*TASK GOAL*: Your task is to copy each line of the records that includes the string "Page".

*EXTRACTED ENTRIES*:
+++
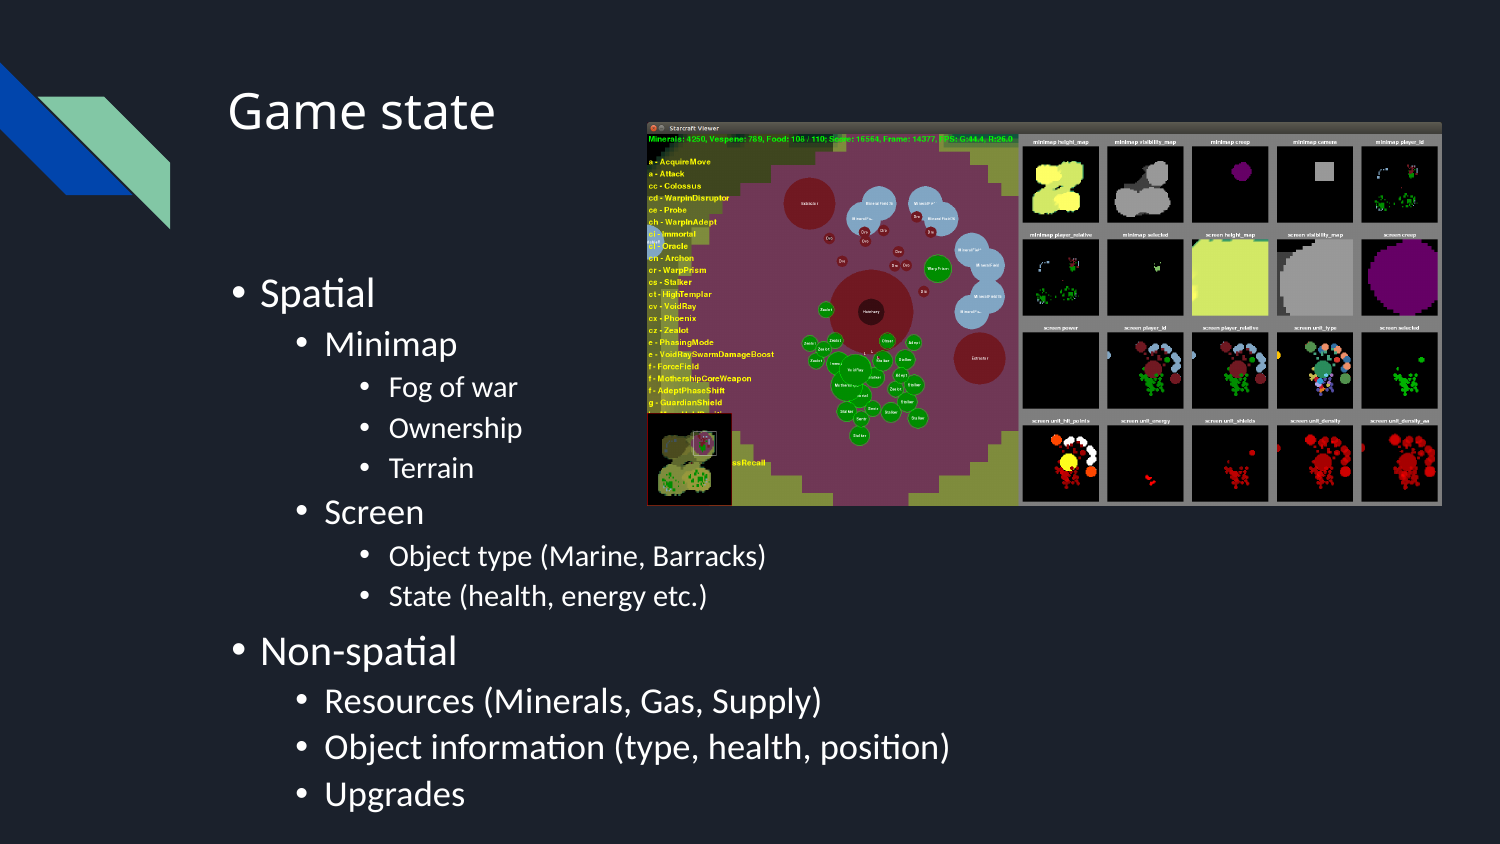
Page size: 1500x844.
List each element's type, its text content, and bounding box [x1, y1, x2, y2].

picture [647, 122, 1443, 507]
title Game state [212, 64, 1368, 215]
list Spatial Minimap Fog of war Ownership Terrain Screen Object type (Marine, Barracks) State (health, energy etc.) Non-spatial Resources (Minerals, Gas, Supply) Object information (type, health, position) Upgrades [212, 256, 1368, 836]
+++
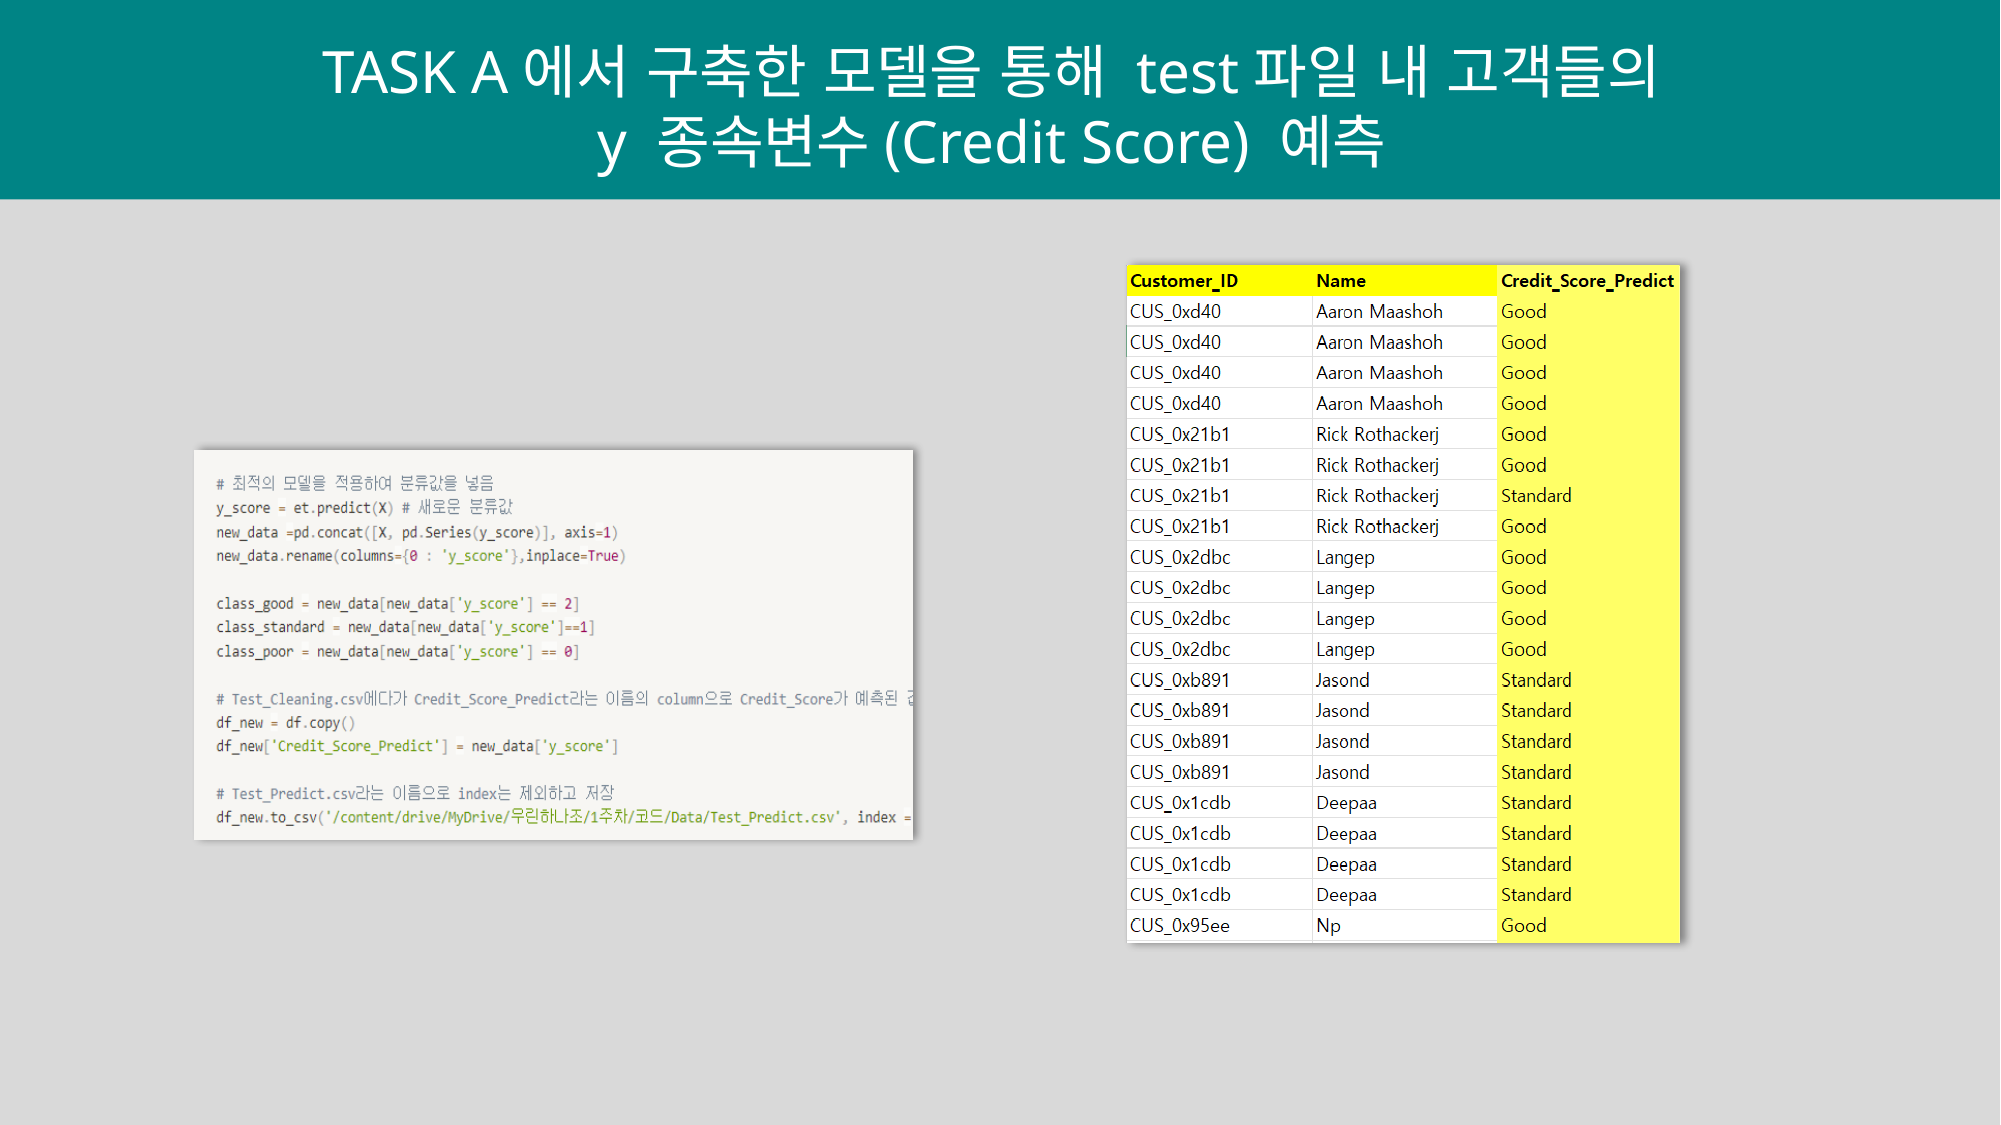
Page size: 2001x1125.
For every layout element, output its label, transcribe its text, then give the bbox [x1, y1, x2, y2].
+++
*REPLY TO THE TASK*:
Page size: 1500x844.
Page size: 2001x1125.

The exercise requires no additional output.